The coronavirus lockdown in the U.S. is going to cost cities an astounding $360 billion in revenue through 2022, according to estimates from the National League of Cities.
Pennsylvania is going to be hit the hardest, according to Bloomberg. The state is at risk of losing 40% of its total revenue this year. Not far behind are Kentucky, Hawaii, Michigan and Nevada. The projections take into account the expected rise in unemployment and assume that every 1% of unemployment will cause tax revenues to drop about 3%.
The analysis was performed by looking at how unemployment would affect specific state and city revenue streams. It combined those changes with each respective state or city's tax structure to estimate the impact.
Bloomberg's piece says that the states need help "from the Federal Government" to avoid drastic budget cuts, but the truth of the matter is that they need help from the Fed. The Federal Government, nobody seems to notice, is broke.
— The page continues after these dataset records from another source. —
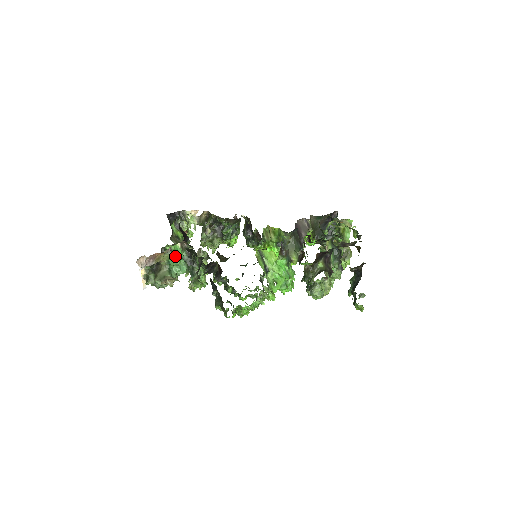
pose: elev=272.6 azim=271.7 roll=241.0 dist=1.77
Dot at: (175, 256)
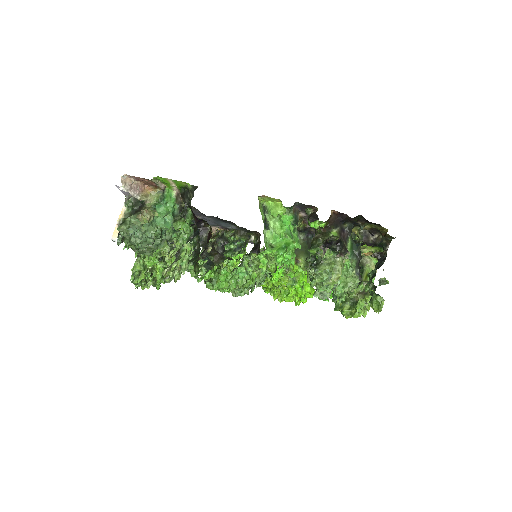
Dot at: (165, 200)
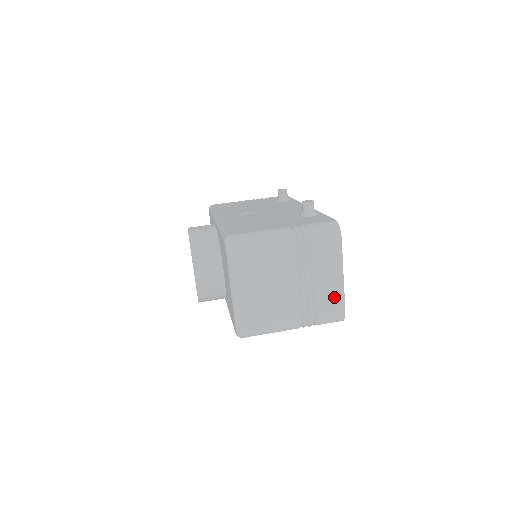
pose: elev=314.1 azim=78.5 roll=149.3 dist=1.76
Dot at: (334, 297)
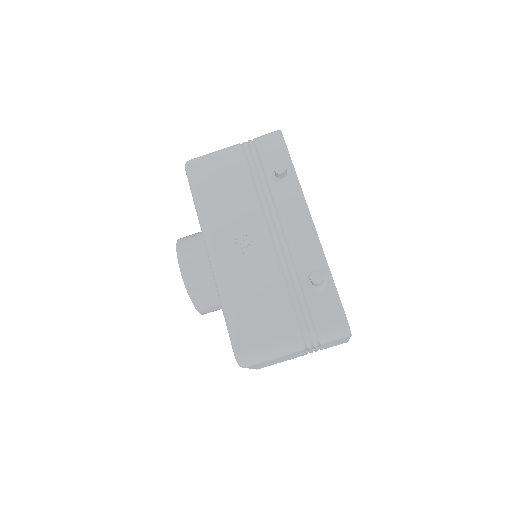
Dot at: occluded
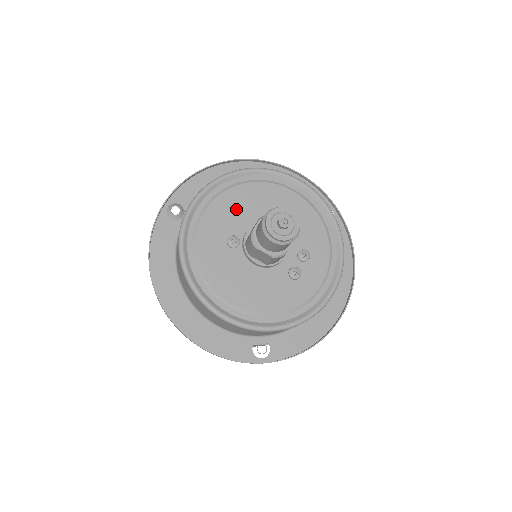
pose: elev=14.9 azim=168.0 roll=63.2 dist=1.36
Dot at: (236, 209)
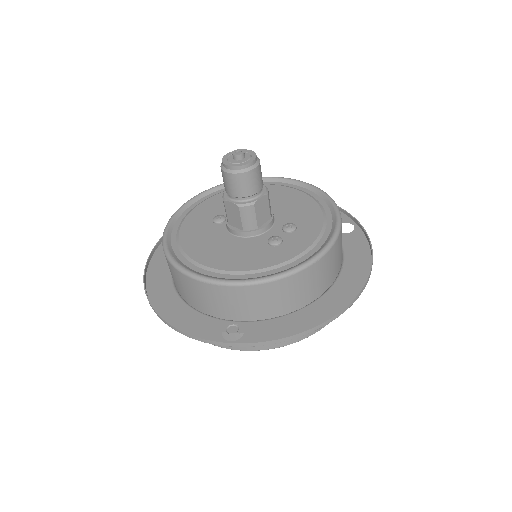
Dot at: occluded
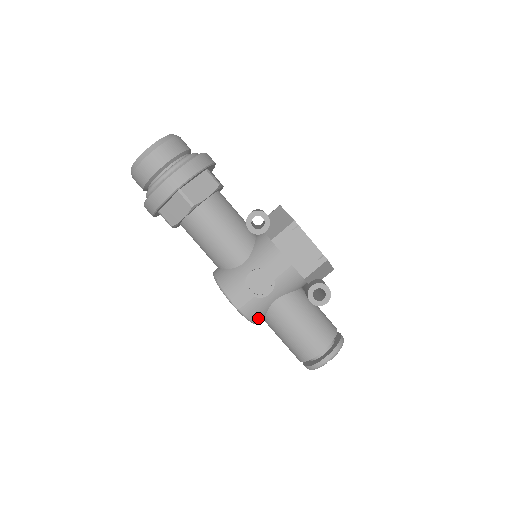
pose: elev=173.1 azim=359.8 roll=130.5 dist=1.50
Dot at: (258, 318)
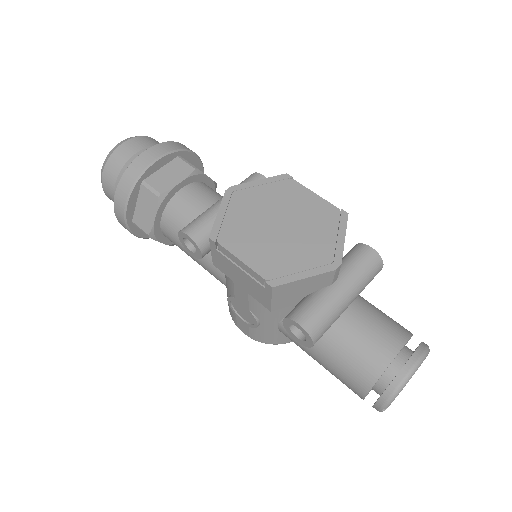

The analysis comes a day after the Fed said it may need to implement more stimulus than the $3 trillion it has already enacted. Democrats are currently proposing $1 trillion bailouts for state and local governments.
Clarence Anthony, the league’s chief executive officer, said: “If America’s cities are not provided the funds from the federal government, we won’t be a part of the economic solution. This survey, and the findings, puts a face on the impact of the pandemic and the need for city leaders to get direct funding to respond quicker than at the state level, where most of the funding has gone in the past.”
He continued: “If any communities are facing a big challenge in America, it’s the small cities that may be wiped out, not only by the pandemic and the lack of access to health care. They’re being wiped out because of the loss of jobs to the small businesses, the loss of industry, and loss of hope.”
The numbers are starting to pile up for major cities: San Francisco is expecting budget shortfalls of $3.6 billion over the next four years and Houston is facing a $169 million shortfall, causing it to furlough 3,000 workers. Houston will have to use its rainy day fund to balance its budge.
Good, that's what a rainy day fund is for.